Transition to Adult Care in Youth with Type 1 Diabetes: Follow-Up Continuity, Complications, and Metabolic Control
Transition to Adult Care in Youth with Type 1 Diabetes: Follow-Up Continuity, Complications, and Metabolic Control

Transition to Adult Care in Youth with Type 1 Diabetes: Follow-Up Continuity, Complications, and Metabolic Control

Endocr Connect. 2025 Oct 27:EC-25-0495. doi: 10.1530/EC-25-0495. Online ahead of print.

ABSTRACT

INTRODUCTION: The transition from pediatric to adult care in individuals with Type 1 Diabetes (T1D) often presents significant challenges, including disruptions in follow-up continuity and metabolic control.
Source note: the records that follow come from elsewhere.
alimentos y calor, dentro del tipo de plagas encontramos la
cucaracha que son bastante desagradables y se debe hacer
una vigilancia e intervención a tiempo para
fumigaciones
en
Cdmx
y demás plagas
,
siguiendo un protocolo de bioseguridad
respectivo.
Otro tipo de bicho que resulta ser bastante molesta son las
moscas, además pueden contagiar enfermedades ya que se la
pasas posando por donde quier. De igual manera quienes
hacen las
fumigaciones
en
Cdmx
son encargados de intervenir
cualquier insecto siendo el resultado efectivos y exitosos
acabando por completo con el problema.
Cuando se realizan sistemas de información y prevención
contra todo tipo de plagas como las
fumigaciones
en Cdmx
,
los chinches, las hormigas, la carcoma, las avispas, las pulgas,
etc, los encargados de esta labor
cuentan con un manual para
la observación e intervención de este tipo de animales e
OBJECTIVE: The aim of this study is to assess healthcare utilization, follow-up continuity, metabolic control (HbA1c levels), and the development of complications after transition to adult care within a transition clinic setting.
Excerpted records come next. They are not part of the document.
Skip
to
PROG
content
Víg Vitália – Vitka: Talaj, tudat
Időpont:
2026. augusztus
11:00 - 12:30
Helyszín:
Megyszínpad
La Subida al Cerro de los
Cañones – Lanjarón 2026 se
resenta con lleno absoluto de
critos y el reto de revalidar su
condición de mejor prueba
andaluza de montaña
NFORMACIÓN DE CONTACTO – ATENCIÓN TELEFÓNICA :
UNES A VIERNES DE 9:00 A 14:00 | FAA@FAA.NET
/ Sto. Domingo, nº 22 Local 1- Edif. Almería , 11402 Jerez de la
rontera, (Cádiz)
METHODS: A retrospective analysis was performed on 118 individuals with T1D who transitioned to adult care. Demographic data, along with pre- and post-transition HbA1c levels, chronic complications, treatment modifications, and follow-up attendance were collected and analyzed.

RESULTS: Of the 118 participants, 67% (n=80) transitioned through the transition council, with 62.5% (n=50) maintaining regular follow-up in adult care. However, 27.5% (n=30) experienced follow-up discontinuity. The mean HbA1c in the last year of pediatric care was 7.95 ± 1.27%, which slightly decreased to 7.73 ± 1.17% in the first year of adult care and remained stable at 7.74 ± 1.17% in the second year. Complication rates increased from 18% pre-transition to 26% during adult follow-up.
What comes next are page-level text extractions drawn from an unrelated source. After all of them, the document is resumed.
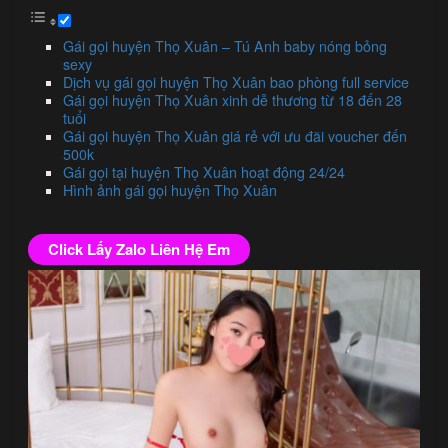
Gái gọi huyện Thọ Xuân – Tú Anh baby nóng bỏng
sexy
Dịch vụ gái gọi huyện Thọ Xuân bao phòng full service
Gái gọi huyện Thọ Xuân xinh dễ thương từ 18 đến 28
tuổi
Gái gọi huyện Thọ Xuân giá rẻ với ưu đãi voucher đến
500k
Gái gọi tại huyện Thọ Xuân hoạt động 24/24
Hình ảnh gái gọi huyện Thọ Xuân
Click Lấy Zalo Liên Hệ Em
CONCLUSION: Despite the challenges faced during the transition, transition clinics play a crucial role in supporting follow-up continuity and improving metabolic control. Multidisciplinary care and individualized treatment modifications are essential in reducing complication risks. Future research should include larger sample sizes to better address long-term health outcomes and optimize the transition process.